ASSIGNMENT
Looking through the listing that follows, count every line with the string "width" and state the number alone.
[[ DATA EXTRACT, beginning ]]
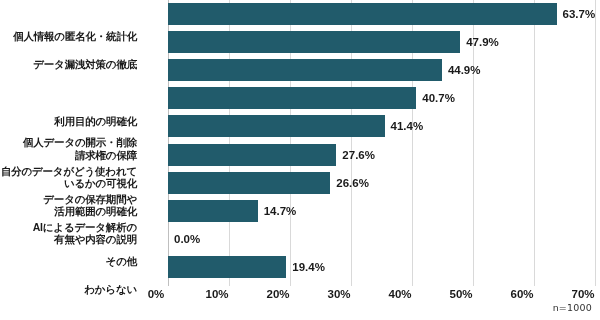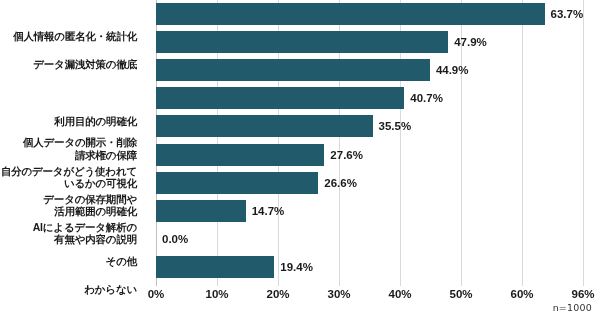--- a/index.html
+++ b/index.html
@@ -44,7 +44,7 @@
   
   .plot {
     position: absolute;
-    left: 156px;
+    left: 168px;
     top: 0;
     width: 427px;
     height: 286px;

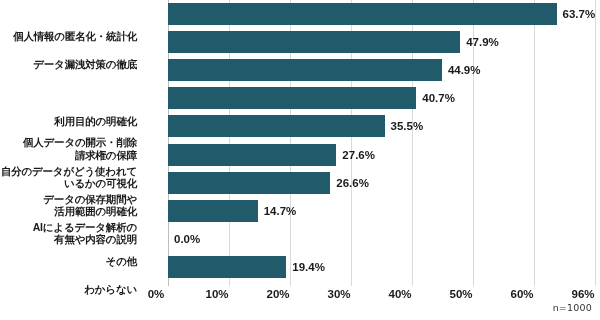--- a/index.html
+++ b/index.html
@@ -144,7 +144,7 @@
         <div class="bar" style="left: 0px; top: 87.3px; width: 248.27px;"></div>
         <div class="bar-value" style="left: 248.27px; top: 87.3px;">40.7%</div>
         <div class="bar" style="left: 0px; top: 115.4px; width: 216.55px;"></div>
-        <div class="bar-value" style="left: 216.55px; top: 115.4px;">35.5%</div>
+        <div class="bar-value" style="left: 216.55px; top: 115.4px;">41.4%</div>
         <div class="bar" style="left: 0px; top: 143.5px; width: 168.36px;"></div>
         <div class="bar-value" style="left: 168.36px; top: 143.5px;">27.6%</div>
         <div class="bar" style="left: 0px; top: 171.6px; width: 162.26px;"></div>

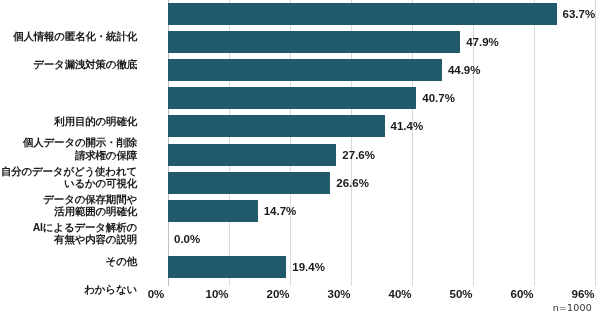--- a/index.html
+++ b/index.html
@@ -165,7 +165,7 @@
       <div class="xtick" style="left: 244px;">40%</div>
       <div class="xtick" style="left: 305px;">50%</div>
       <div class="xtick" style="left: 366px; text-align: right;">60%</div>
-      <div class="xtick" style="left: 427px;">96%</div>
+      <div class="xtick" style="left: 427px;">70%</div>
     </div>
 
   <div class="sample-note">n=1000</div>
[[ DATA EXTRACT, end ]]
THE COMPLETED TASK
5